PROBLEM REQUIREMENTS:
Report each line from the data below that holds the word "text".

INFORMATION:

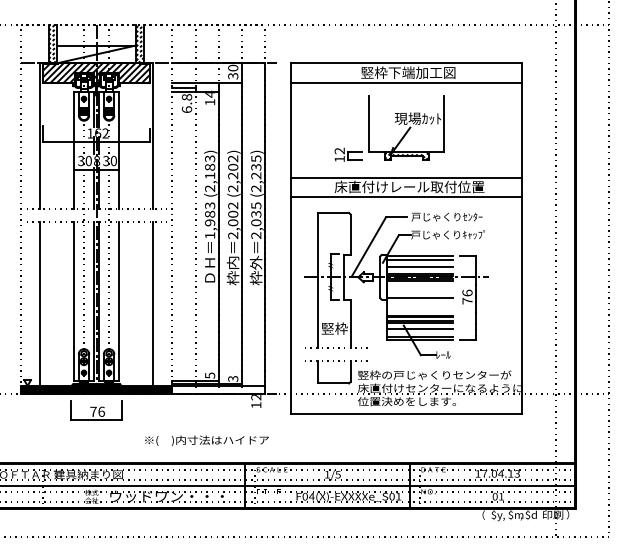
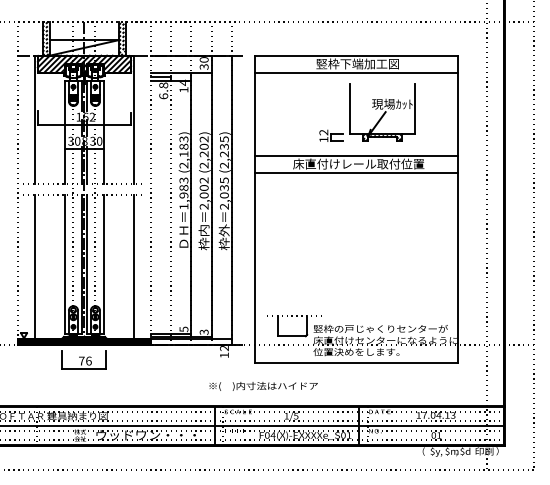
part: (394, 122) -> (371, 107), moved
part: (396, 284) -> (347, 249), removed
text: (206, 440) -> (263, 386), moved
--
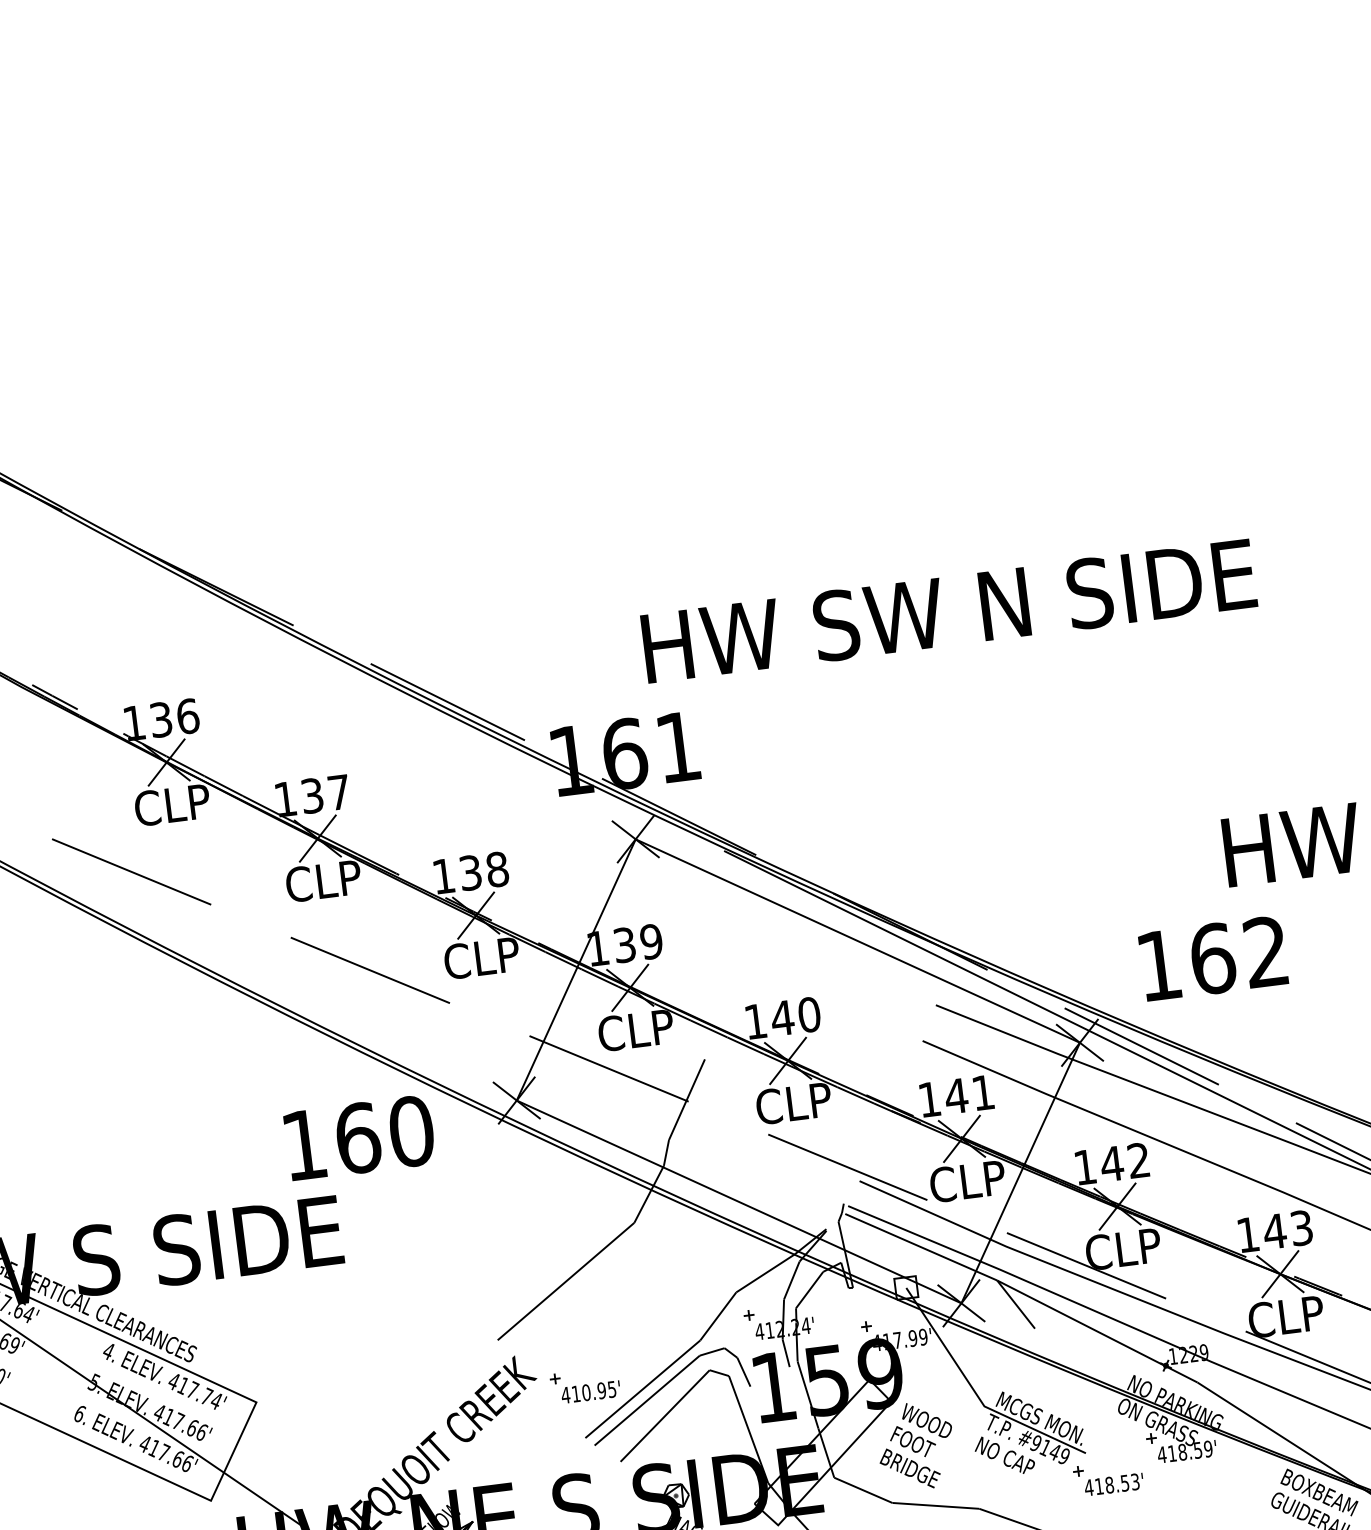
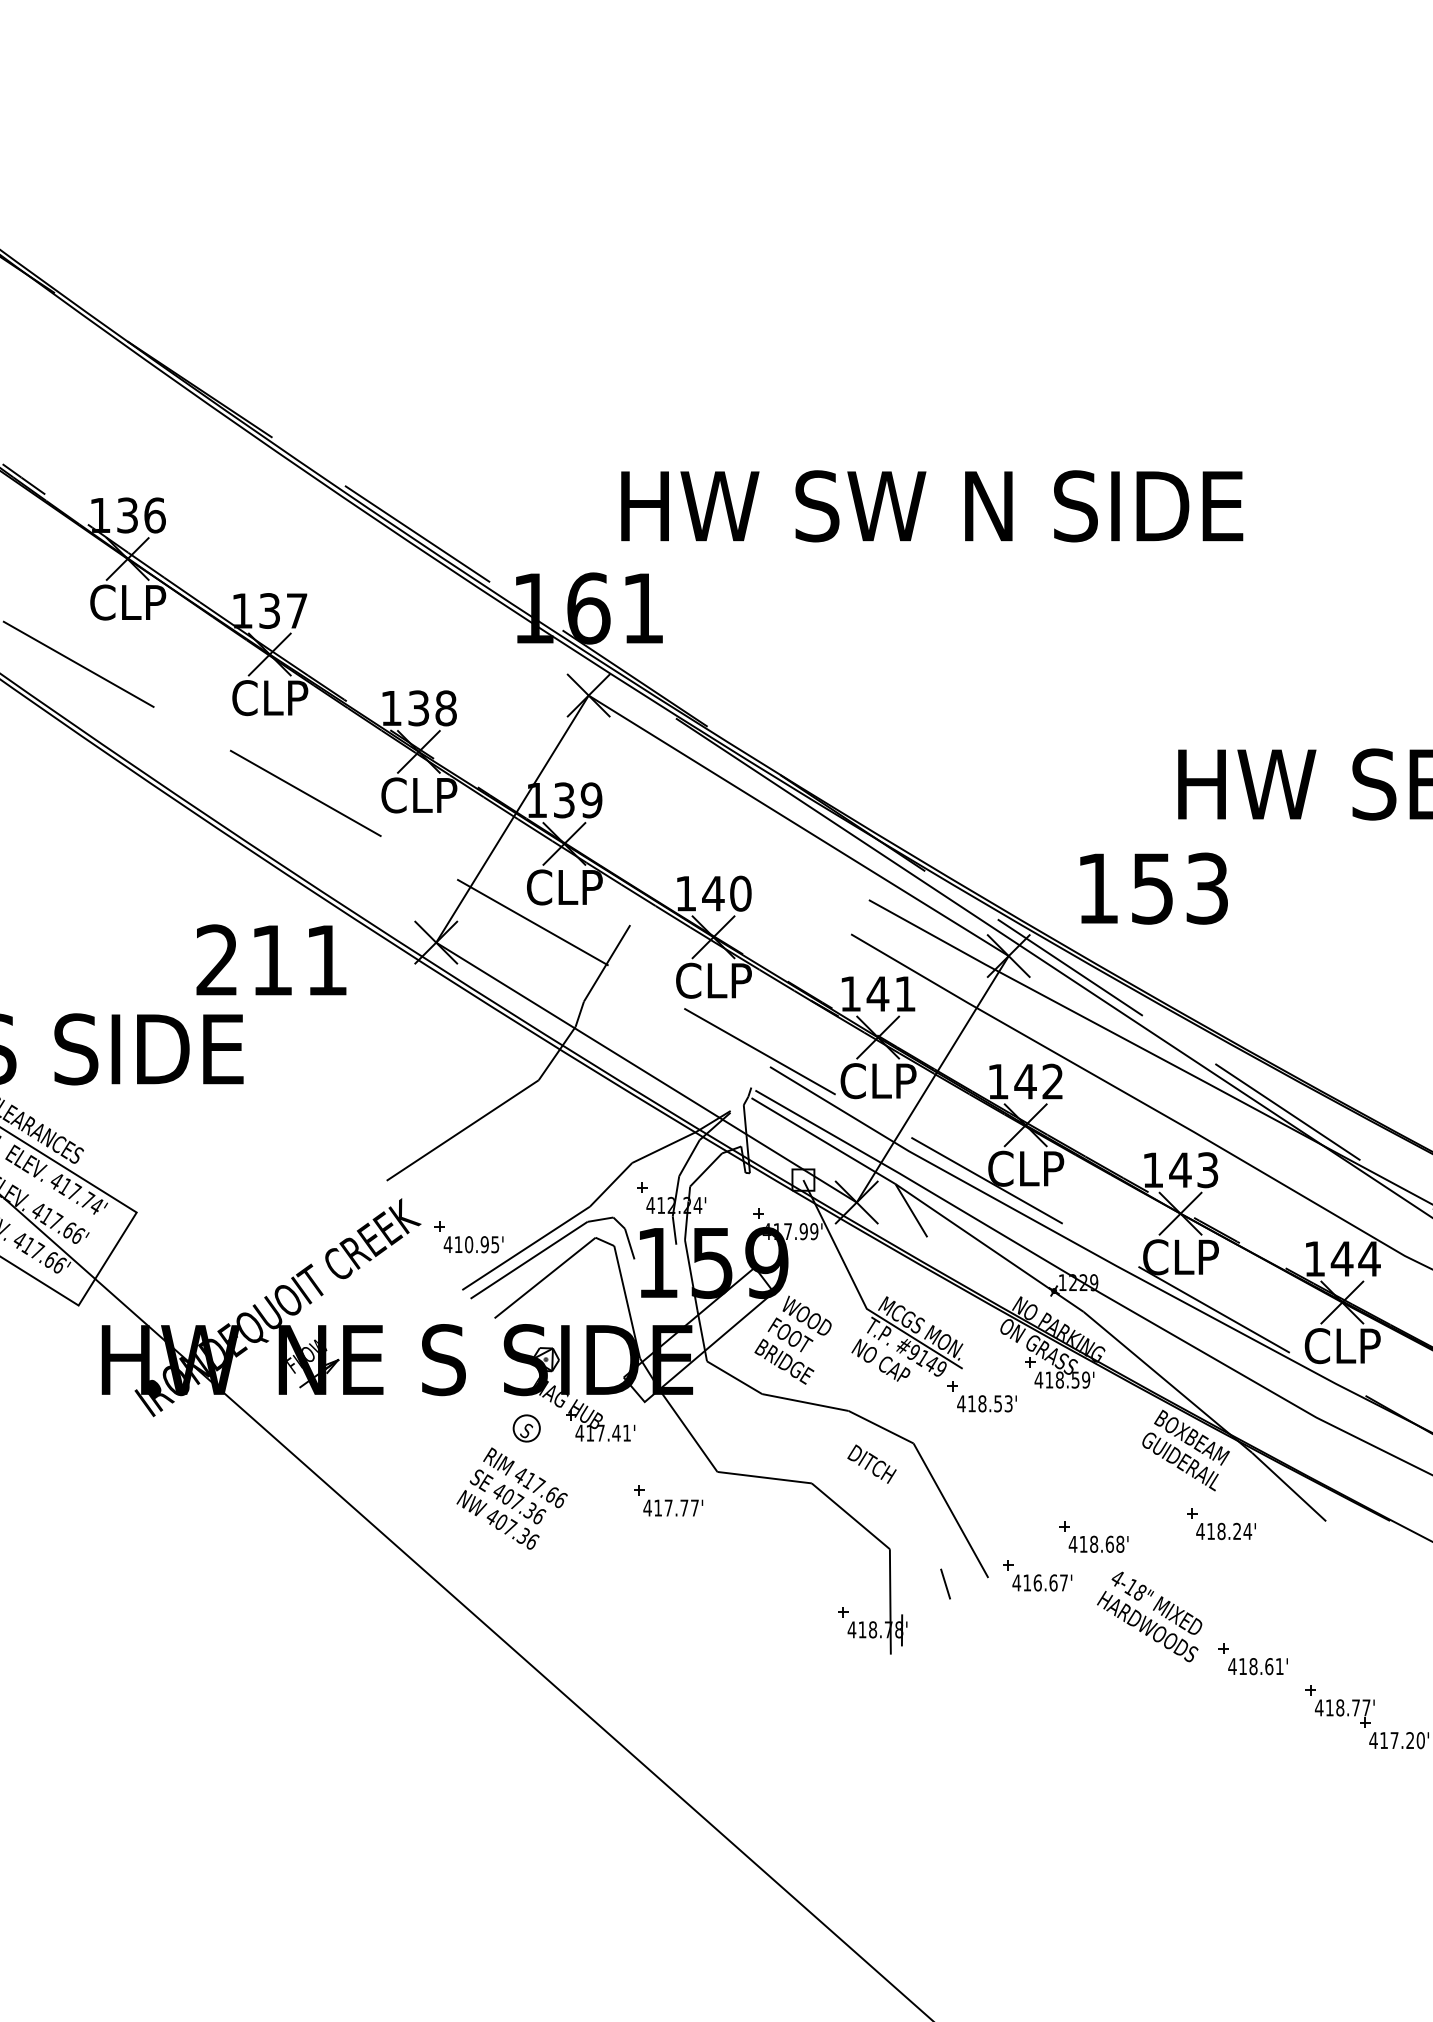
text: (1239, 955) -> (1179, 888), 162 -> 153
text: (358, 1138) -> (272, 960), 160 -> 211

ANSWER TO THIS PROBLEM:
text: (206, 440) -> (263, 386), moved
text: (1239, 955) -> (1179, 888), 162 -> 153
text: (358, 1138) -> (272, 960), 160 -> 211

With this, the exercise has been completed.